Conclusion. The associative “System 1” of LMs can be beneficially augmented by a “System 2” based on searching a tree of possible paths to the solution to a problem. The Tree of Thoughts framework provides a way to translate classical insights about problem-solving into actionable methods for contemporary LMs. At the same time, LMs address a weakness of these classical methods, providing a way to solve complex problems that are not easily formalized, such as creative writing. We see this intersection of LMs with classical approaches to AI as an exciting direction.

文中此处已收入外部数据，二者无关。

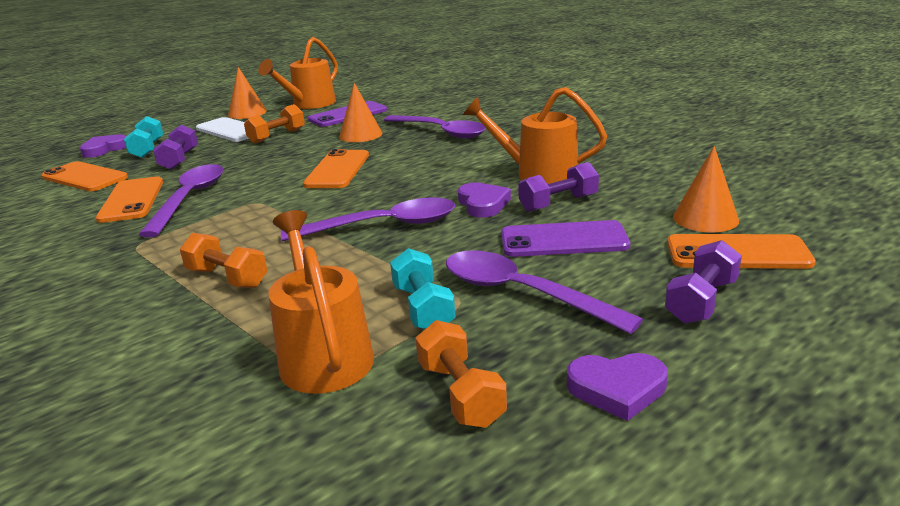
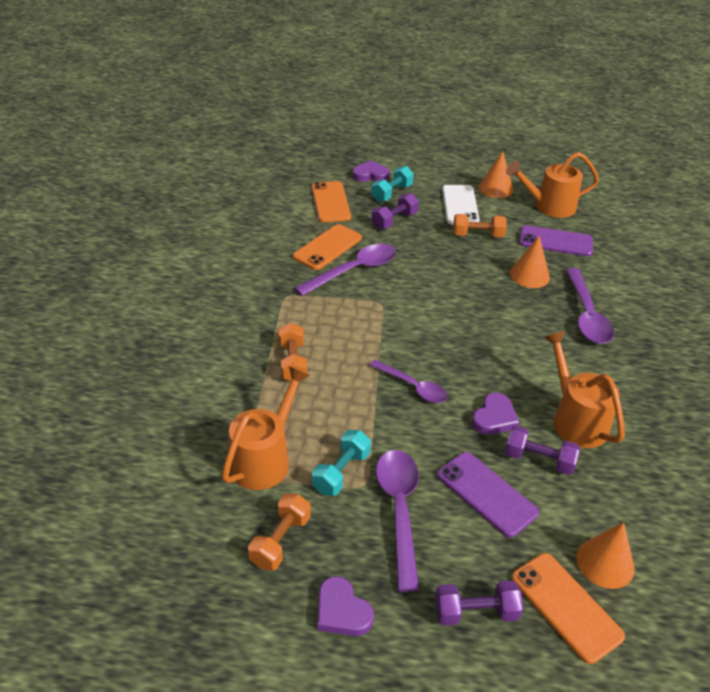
camera: 45 degrees right, 15 degrees up
(337, 170) = (463, 306): orange phone -> none
(383, 226) = (413, 387): purple spoon -> purple spoon, size x0.65

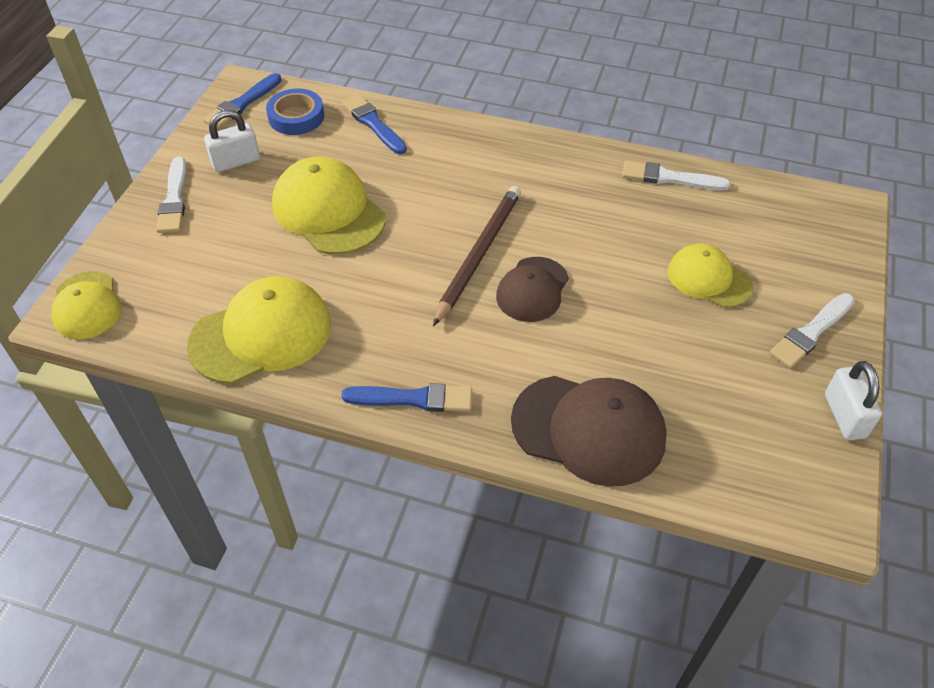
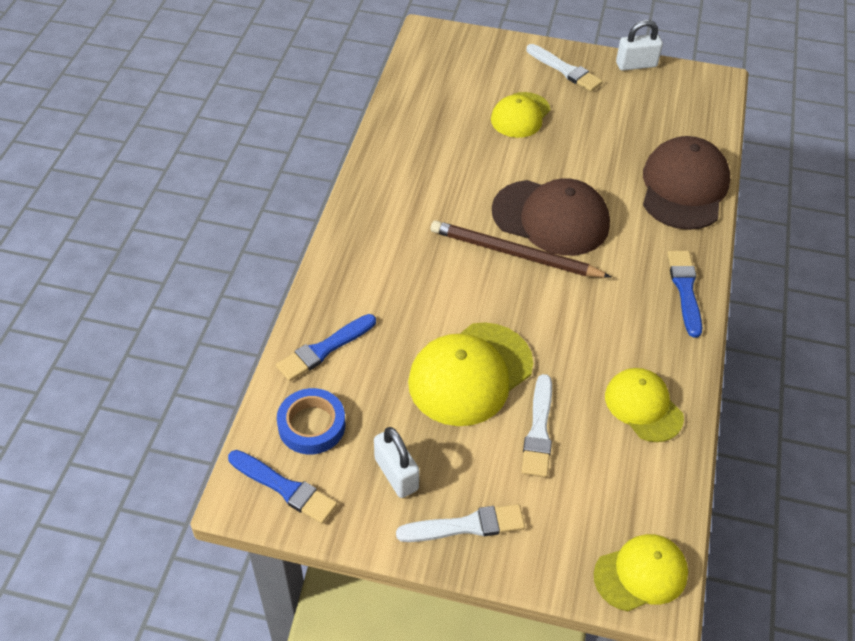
camera: 95 degrees left, 0 degrees up
(261, 334) = (643, 406): yellow cap -> yellow cap, size x0.63
(532, 289) = (551, 218): brown cap -> brown cap, size x1.59
(669, 178) = (401, 128): white brush -> white brush (538, 430)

结论。 语言模型的联想式“系统1”可以通过基于搜索问题解的可能路径树的“系统2”得到有益的增强。思维树框架提供了一种方式,将关于问题求解的经典见解转化为适用于当代语言模型的可行方法。同时,语言模型弥补了这些经典方法的一个弱点,提供了一种解决不易形式化的复杂问题(如创意写作)的途径。我们认为语言模型与经典人工智能方法的这一交叉是一个令人兴奋的方向。

Broader Impact. ToT is a framework that empowers LMs to more autonomously and intelligently make decisions and solve problems. While current tasks are limited to reasoning and search problems, future applications involving interaction with external environments or humans could bring potential danger, e.g. facilitating harmful uses of LMs. On the other hand, ToT also improves the interpretability of model decisions and the opportunity for human alignment, as the resulting representations are readable, high-level language reasoning instead of implicit, low-level token values.

更广泛的影响. ToT是一个框架,它使语言模型能够更自主、更智能地做出决策和解决问题。虽然当前任务仅限于推理和搜索问题,但未来涉及与外部环境或人类交互的应用可能带来潜在危险,例如促进语言模型的有害使用。另一方面,ToT也提高了模型决策的可解释性和与人类对齐的机会,因为其产生的表示是可读的高层语言推理,而非隐式的低层词元值。